You will also find “adult skills improvement,” which I take to mean “refresher” courses for practical math, spelling and grammar, and writing fundamentals. I know that adults about to take employment exams often come to the library looking to review fractions and algebra.

All of these levels include instruction as well as diagnostic and practice tests.

Parents, whether homeschooling or not, might note that there are many elementary, middle, and high school skills improvement and testing modules.

It all sounds very gray until you need it. The grayness comes from words like “skills” and “test” and “diagnostic.” Reviewing the list of “resources,” yet another gray word, I couldn’t help but think of Napoleon in the movie “Napoleon Dynamite” and his use of the work “skills.” No time to discuss; you’ll just have to see it.

Included with the tests and courses are 130 e-books, titles published and sold by LearningExpress but made available here as .pdf files for you to save or print, should you undertake some of this study.
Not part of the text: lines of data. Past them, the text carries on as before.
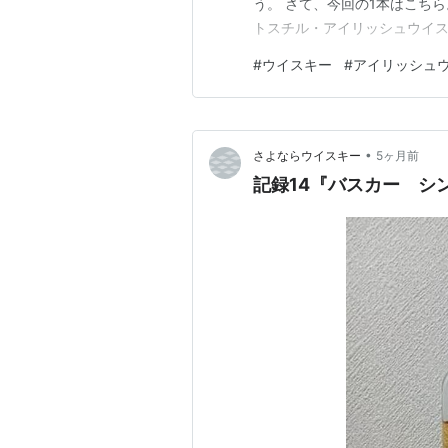
う。 さて、今回の1本はこちら
トスチル・アイリッシュウイスキ
くらい 購入場所：酒販店(家電
#
ウイスキー
#
アイリッシュ
キー 前回に引き続き「バスカ
comichi-nomikaki.h…
•
さよならウイスキー
5ヶ月前
記録14『バスカー シ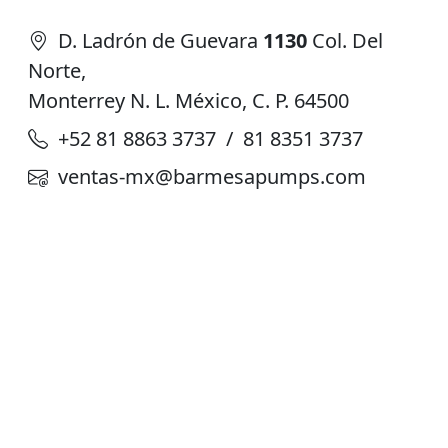
D. Ladrón de Guevara
1130
Col. Del
Norte,
Monterrey N. L. México, C. P. 64500
+52 81 8863 3737 / 81 8351 3737
ventas-mx@barmesapumps.com
Planta de Producción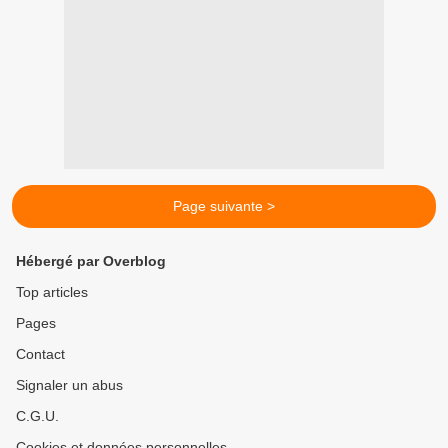
Page suivante >
Hébergé par Overblog
Top articles
Pages
Contact
Signaler un abus
C.G.U.
Cookies et données personnelles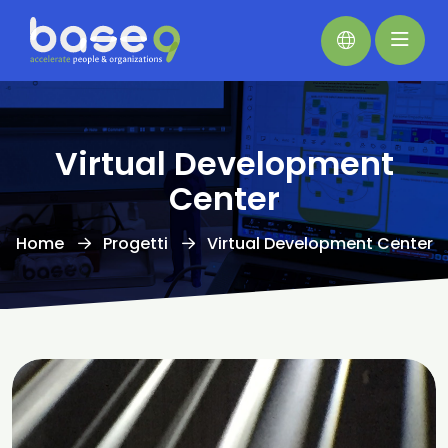
Virtual Development
Center
Home
Progetti
Virtual Development Center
LearningExpress strikes me as a well-done and useful online tool, and perhaps especially for these days when employment is hard to find.

Ah, yes … as I was just reminded by a message that popped up on my computer screen telling me my time was up … many of the practice tests are timed for you, as they would be in real life.

I was curious to take the GED reading practice test, since it started with a story by Stephen Crane, but I ran out of time writing this. If I’d taken one of the writing courses, I might not have written a sentence like the one that begins this column.